Scored quite minimally by Paul Simon (whose song “Silent Eyes” serves as a plaintive refrain for the characters’ embalmed emotions), Shampoo is an important film but one that’s not very easy to love. Still, it’s always worthwhile to see any movie from the golden era of the 1970s on the big screen (in a newly restored 35mm print). I’ll certainly be giving Ashby’s terribly harsh picture another shot on Thursday at Cinefest, and I encourage everyone to join me in supporting the new and inventive programming staff at Georgia State University’s cozy little movie house.

3 comments:

  1. This is terrific, I'm so glad I read your take on the film. I had a very tough time connecting with it, finding myself so irritated with the hollow lives of nearly everyone there that it was difficult to watch, especially knowing the things that were just about to happen to them.

    ReplyDelete
  2. It's weird your writing about this film as, coincidentally, I was just now sitting down to watch it again. I thought your piece was terrific, though I fell in love with it the first time I watched it.

    I read somewhere that Towne considered George to be the real hero of the movie because he was the only one in it who used sex innocently, even if he was cheating, while for every one else it was just a tool to get somewhere, salve frustrations, exercise hostilities, or hedge bets. All of which creates cross purposes of a peculiarly muddy moral order tugging viewers in contradictory ways unique for a movie. My own personal favorite scene, aside from the one with Christie you alluded to, is the one with Carrie Fisher (seventeen years old at the time), and then Grant's reaction to it, which apparently became notorious.

    This brings me to another issue: I disagree with you that Blakely deserved an Oscar more than Grant for her performance in Nashville, a film I frankly never have cared for. Grant is a real actress, who knows how to sharply shape a performance to do something, make an impact, while Blakely is an absurd amateur (to see what I mean watch her as the mom in Nightmare on Elmstreet, one of the most hilariously hopeless performances I've ever seen). I never believed that this limp suffering noodle of a character could possibly have been a great country star like the very charismatic and funny Loretta Lynn. Grant, on the other hand, makes something believable, devastating, and amusing in Shampoo that I don't think I ever would have thought could possibly work.

    Also, I thought Goldie Hawn has never been better than she is here; she doesn't get lost at all, her last confrontation with George perfectly contrasts Christie's final betrayal of him, showing us that George is simply too dim and innocent to ever really get anywhere in a corrupt world like Shampoo's, where fornication is a form of coin.

    Interestingly Peter Biskind in his bio of Beatty--or was it in Easy Riders?--says that originally the movie was going to culminate in a Manson-style murder, but that Beatty decided on a lighter, more ambivalent conclusion.

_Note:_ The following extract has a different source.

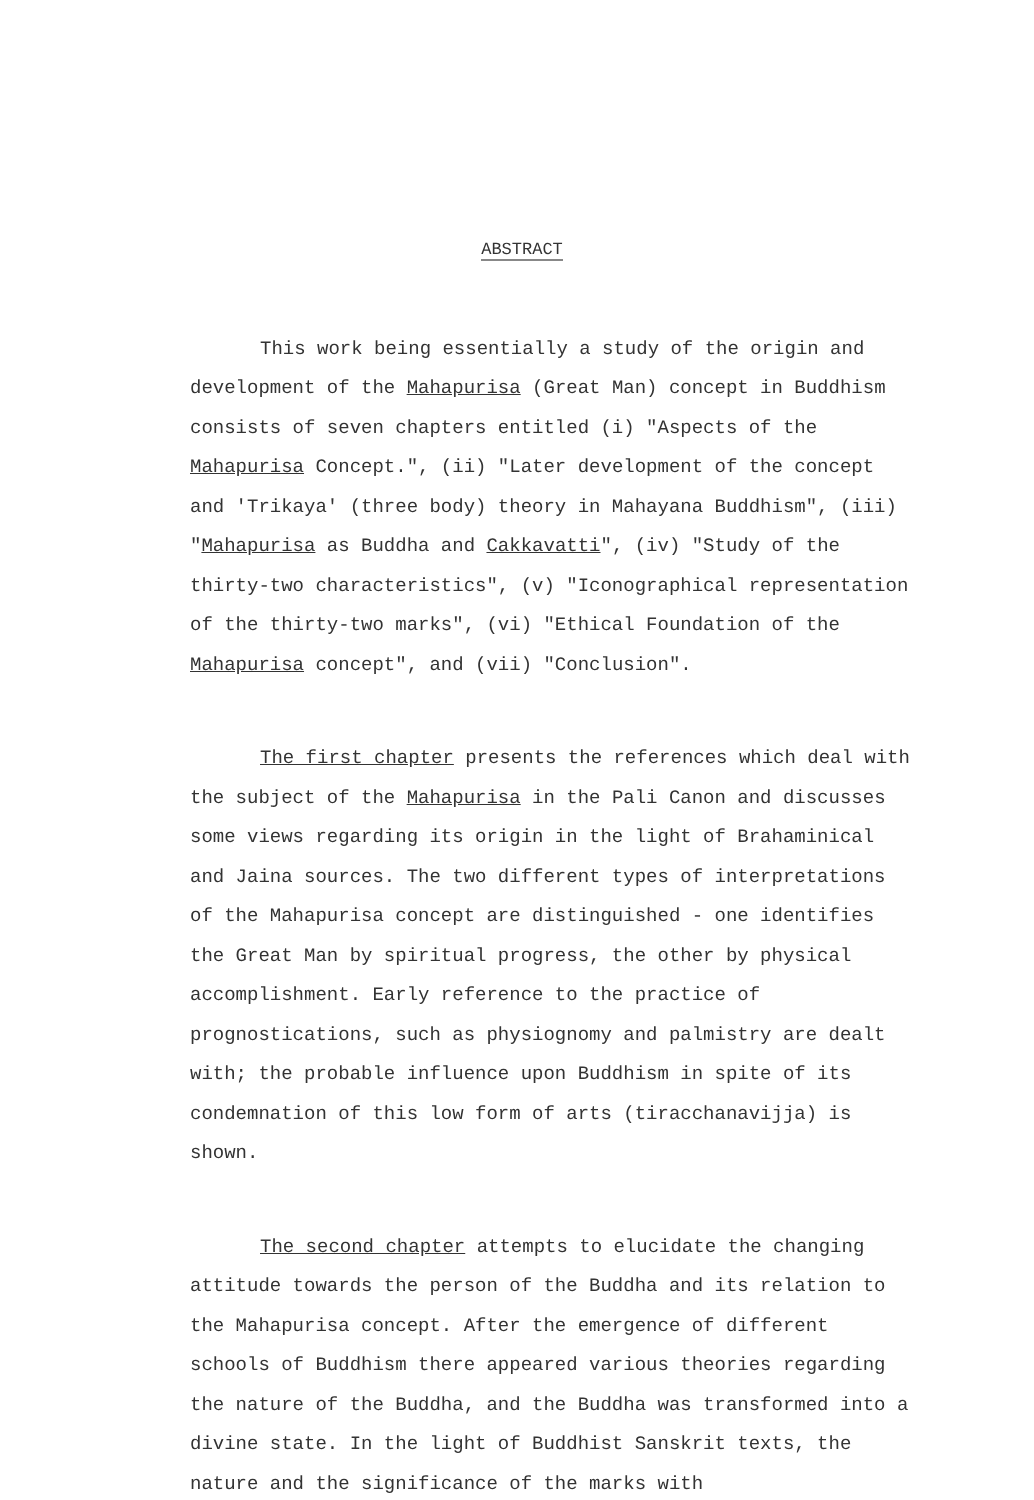ABSTRACT
This work being essentially a study of the origin and development of the Mahapurisa (Great Man) concept in Buddhism consists of seven chapters entitled (i) "Aspects of the Mahapurisa Concept.", (ii) "Later development of the concept and 'Trikaya' (three body) theory in Mahayana Buddhism", (iii) "Mahapurisa as Buddha and Cakkavatti", (iv) "Study of the thirty-two characteristics", (v) "Iconographical representation of the thirty-two marks", (vi) "Ethical Foundation of the Mahapurisa concept", and (vii) "Conclusion".
The first chapter presents the references which deal with the subject of the Mahapurisa in the Pali Canon and discusses some views regarding its origin in the light of Brahaminical and Jaina sources. The two different types of interpretations of the Mahapurisa concept are distinguished - one identifies the Great Man by spiritual progress, the other by physical accomplishment. Early reference to the practice of prognostications, such as physiognomy and palmistry are dealt with; the probable influence upon Buddhism in spite of its condemnation of this low form of arts (tiracchanavijja) is shown.
The second chapter attempts to elucidate the changing attitude towards the person of the Buddha and its relation to the Mahapurisa concept. After the emergence of different schools of Buddhism there appeared various theories regarding the nature of the Buddha, and the Buddha was transformed into a divine state. In the light of Buddhist Sanskrit texts, the nature and the significance of the marks with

The movie has always reminded me of an American La Dolce Vita; that kind of tabloid atrocity bit would have been a very Fellinish sort of grotesquerie.

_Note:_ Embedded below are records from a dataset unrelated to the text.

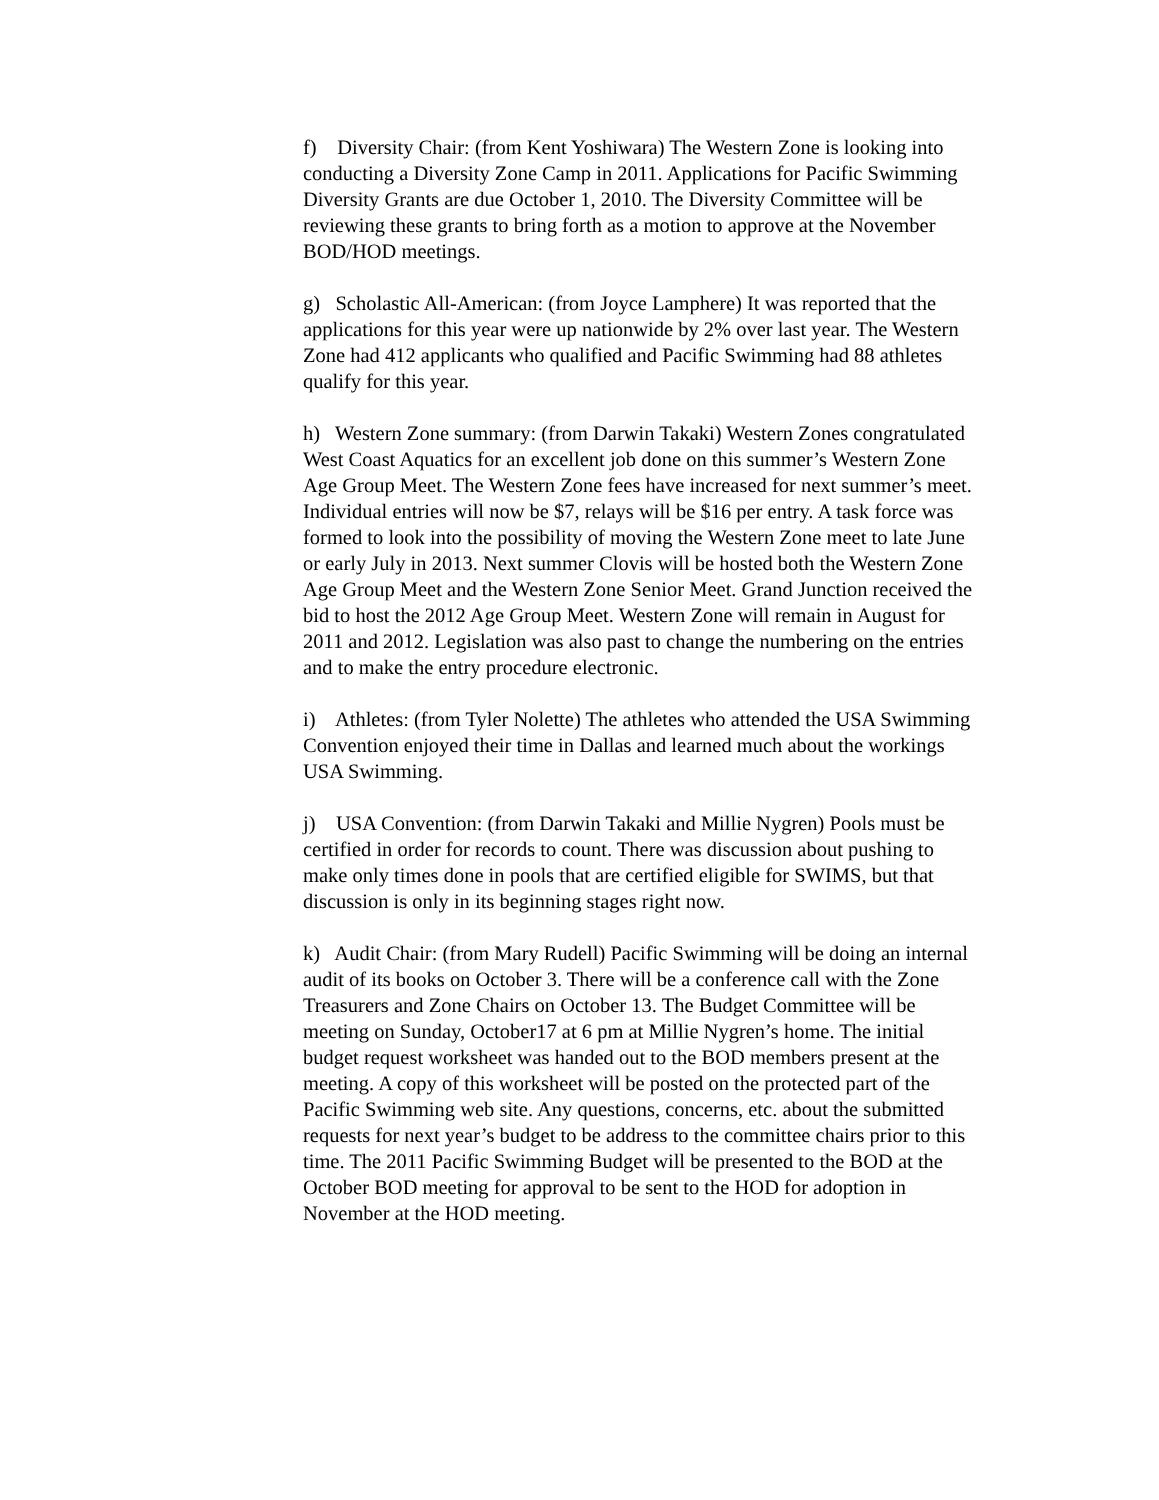f) Diversity Chair: (from Kent Yoshiwara) The Western Zone is looking into conducting a Diversity Zone Camp in 2011. Applications for Pacific Swimming Diversity Grants are due October 1, 2010. The Diversity Committee will be reviewing these grants to bring forth as a motion to approve at the November BOD/HOD meetings.
g) Scholastic All-American: (from Joyce Lamphere) It was reported that the applications for this year were up nationwide by 2% over last year. The Western Zone had 412 applicants who qualified and Pacific Swimming had 88 athletes qualify for this year.
h) Western Zone summary: (from Darwin Takaki) Western Zones congratulated West Coast Aquatics for an excellent job done on this summer’s Western Zone Age Group Meet. The Western Zone fees have increased for next summer’s meet. Individual entries will now be $7, relays will be $16 per entry. A task force was formed to look into the possibility of moving the Western Zone meet to late June or early July in 2013. Next summer Clovis will be hosted both the Western Zone Age Group Meet and the Western Zone Senior Meet. Grand Junction received the bid to host the 2012 Age Group Meet. Western Zone will remain in August for 2011 and 2012. Legislation was also past to change the numbering on the entries and to make the entry procedure electronic.
i) Athletes: (from Tyler Nolette) The athletes who attended the USA Swimming Convention enjoyed their time in Dallas and learned much about the workings USA Swimming.
j) USA Convention: (from Darwin Takaki and Millie Nygren) Pools must be certified in order for records to count. There was discussion about pushing to make only times done in pools that are certified eligible for SWIMS, but that discussion is only in its beginning stages right now.
k) Audit Chair: (from Mary Rudell) Pacific Swimming will be doing an internal audit of its books on October 3. There will be a conference call with the Zone Treasurers and Zone Chairs on October 13. The Budget Committee will be meeting on Sunday, October17 at 6 pm at Millie Nygren’s home. The initial budget request worksheet was handed out to the BOD members present at the meeting. A copy of this worksheet will be posted on the protected part of the Pacific Swimming web site. Any questions, concerns, etc. about the submitted requests for next year’s budget to be address to the committee chairs prior to this time. The 2011 Pacific Swimming Budget will be presented to the BOD at the October BOD meeting for approval to be sent to the HOD for adoption in November at the HOD meeting.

    Finally, I would like to say that I think Beatty's is the worst hairstyle in the film, a ridiculous fluff-job that screams shallow California boob, totally out of touch with reality. His hair is the most satirical prop in the movie.

    ReplyDelete
  3. Thanks for those comments, Stacia and Joseph.

    Blakely may have never gotten another performance down pat (she was a country singer by trade, in real life). But her performance in NASHVILLE, whether or not it's a movie you like, is a marvel. She's clearly someone who's been overworked and is hooked on pills (just like Loretta Lynn was at the time of the film's making); I don't see her as a limp noodle at all.

    I will admit that my viewing of SHAMPOO on Thursday night will be my second time with the film; the first time was more than a decade ago. My tastes have changed since, and if I feel I've been erroneous in any of my assessments of the film, or if I notice some new things about it (I agree about Beatty's hair; it's hilarious), I'll be adding some new bits into my review. Grant, for me, though, has always been a self-conciously harsh actress--she always plays tough. At any rate, your comments are fascinating and quite astute! Thanks for reading.